For the last three weeks of the half term, pupils studying Biology in Years 10, 12 and 13 have been able to participate in some advanced Biotechnology practical work, courtesy of the AMGEN Biotechnology experience.

Various pieces of equipment have been borrowed from the John Innes Centre in Norwich, which has enabled the pupils to carry out some advanced genetics experiments which are usually only completed either in a university or research laboratory.

Year 12 have been learning about Polymerase Chain Reaction (PCR), the use of restriction enzymes to cut DNA and gel electrophoresis. They have taken a plasmid containing a specific gene (rfp protein from a species of sea anemone that causes red fluorescence) and used restriction enzymes to cut that piece of DNA from the plasmid. Using the same enzymes and a ligase the pupils have then taken another plasmid (containing an activator sequence for the gene) and inserted the removed rfp gene sequence into this plasmid. Following PCR to amplify the DNA obtained, the pupils then were able to carry out gel electrophoresis to confirm they had successfully created a new hybrid piece of DNA.

Year 13 were able to take this one step further. Learning about genetic engineering, they were able to take the transformed plasmid (containing the rfp gene and an antibiotic resistance gene) and insert that into bacteria to create genetically engineered microorganisms. Some bacteria will not have taken up the plasmid, so they were cultured on a gel with antibiotic so the bacteria that had the plasmid would survive and grow and as they had the fluorescence rfp protein, they were visible as pink colonies. A control group with no plasmid were grown to demonstrate the antibiotic was effective against those bacteria without the plasmid containing the resistance gene.

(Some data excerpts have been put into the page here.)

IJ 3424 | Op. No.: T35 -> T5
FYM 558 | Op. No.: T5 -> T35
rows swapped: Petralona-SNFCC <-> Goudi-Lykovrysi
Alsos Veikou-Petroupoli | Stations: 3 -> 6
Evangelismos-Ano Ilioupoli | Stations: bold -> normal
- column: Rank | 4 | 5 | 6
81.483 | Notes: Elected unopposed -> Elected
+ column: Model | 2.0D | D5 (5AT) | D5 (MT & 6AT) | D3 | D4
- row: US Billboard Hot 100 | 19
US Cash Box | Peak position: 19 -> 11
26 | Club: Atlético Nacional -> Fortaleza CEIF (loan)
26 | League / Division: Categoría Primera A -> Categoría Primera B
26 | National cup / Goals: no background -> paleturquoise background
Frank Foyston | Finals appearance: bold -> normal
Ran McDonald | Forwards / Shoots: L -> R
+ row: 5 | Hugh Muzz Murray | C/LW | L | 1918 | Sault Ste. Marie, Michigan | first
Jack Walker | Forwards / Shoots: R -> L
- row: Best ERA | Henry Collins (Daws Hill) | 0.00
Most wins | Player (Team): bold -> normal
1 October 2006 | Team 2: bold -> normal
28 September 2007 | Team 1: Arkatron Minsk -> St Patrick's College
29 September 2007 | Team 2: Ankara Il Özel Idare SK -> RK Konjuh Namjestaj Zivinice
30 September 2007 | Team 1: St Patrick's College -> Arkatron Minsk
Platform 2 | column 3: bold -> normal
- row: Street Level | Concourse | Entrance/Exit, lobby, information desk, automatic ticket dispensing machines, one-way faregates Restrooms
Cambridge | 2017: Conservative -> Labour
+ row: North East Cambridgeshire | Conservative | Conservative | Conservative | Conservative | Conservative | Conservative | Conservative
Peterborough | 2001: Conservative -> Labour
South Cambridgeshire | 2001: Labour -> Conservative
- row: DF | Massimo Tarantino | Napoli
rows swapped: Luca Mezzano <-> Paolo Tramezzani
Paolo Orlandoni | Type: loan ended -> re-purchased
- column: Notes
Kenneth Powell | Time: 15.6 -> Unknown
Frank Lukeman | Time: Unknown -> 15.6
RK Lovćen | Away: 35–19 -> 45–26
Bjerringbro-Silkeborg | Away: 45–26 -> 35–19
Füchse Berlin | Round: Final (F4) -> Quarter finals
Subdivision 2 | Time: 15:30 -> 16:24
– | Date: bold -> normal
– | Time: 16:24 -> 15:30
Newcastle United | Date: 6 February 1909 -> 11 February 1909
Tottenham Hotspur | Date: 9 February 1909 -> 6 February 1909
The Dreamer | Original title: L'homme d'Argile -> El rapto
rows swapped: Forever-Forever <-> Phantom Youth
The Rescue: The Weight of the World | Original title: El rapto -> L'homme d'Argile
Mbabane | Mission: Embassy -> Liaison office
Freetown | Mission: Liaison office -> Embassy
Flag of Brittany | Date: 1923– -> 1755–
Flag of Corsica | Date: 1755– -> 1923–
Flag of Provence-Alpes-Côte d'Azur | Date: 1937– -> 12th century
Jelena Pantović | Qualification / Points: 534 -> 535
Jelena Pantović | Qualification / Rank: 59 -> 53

To confirm the plasmid had successfully been incorporated into the bacterial DNA, a sample of transformed bacteria were taken and PCR was used to amplify the DNA. The groups then carried out gel electrophoresis, comparing the bacterial DNA with the engineered plasmid. Two fragments the same size were found, indicating the transfer of the plasmid had been successful.

Some separate science classes in Year 10 were also able to experience some of these techniques, as they carried out a simple crime scene analysis exercise. Pupils learnt how to use micropipettes and used restriction enzymes to cut the DNA of 5 ‘suspects’ along with DNA found at the ‘crime scene’. They then carried out gel electrophoresis to analyse the different samples and determine whose DNA was found at the crime scene. In the photo below, the DNA from the crime scene is on the right hand well, and the 5 suspects are the wells to the left. Can you work out whose DNA it was?

These experiments have given our pupils a chance to carry out advanced practical work and experience the sort of tasks that will be carried out in a genetics laboratory in a university or research institute. Thanks to Phil Smith of the Teacher Scientist Network and John Innes Centre for lending the school the equipment that has enabled the experiments to be carried out.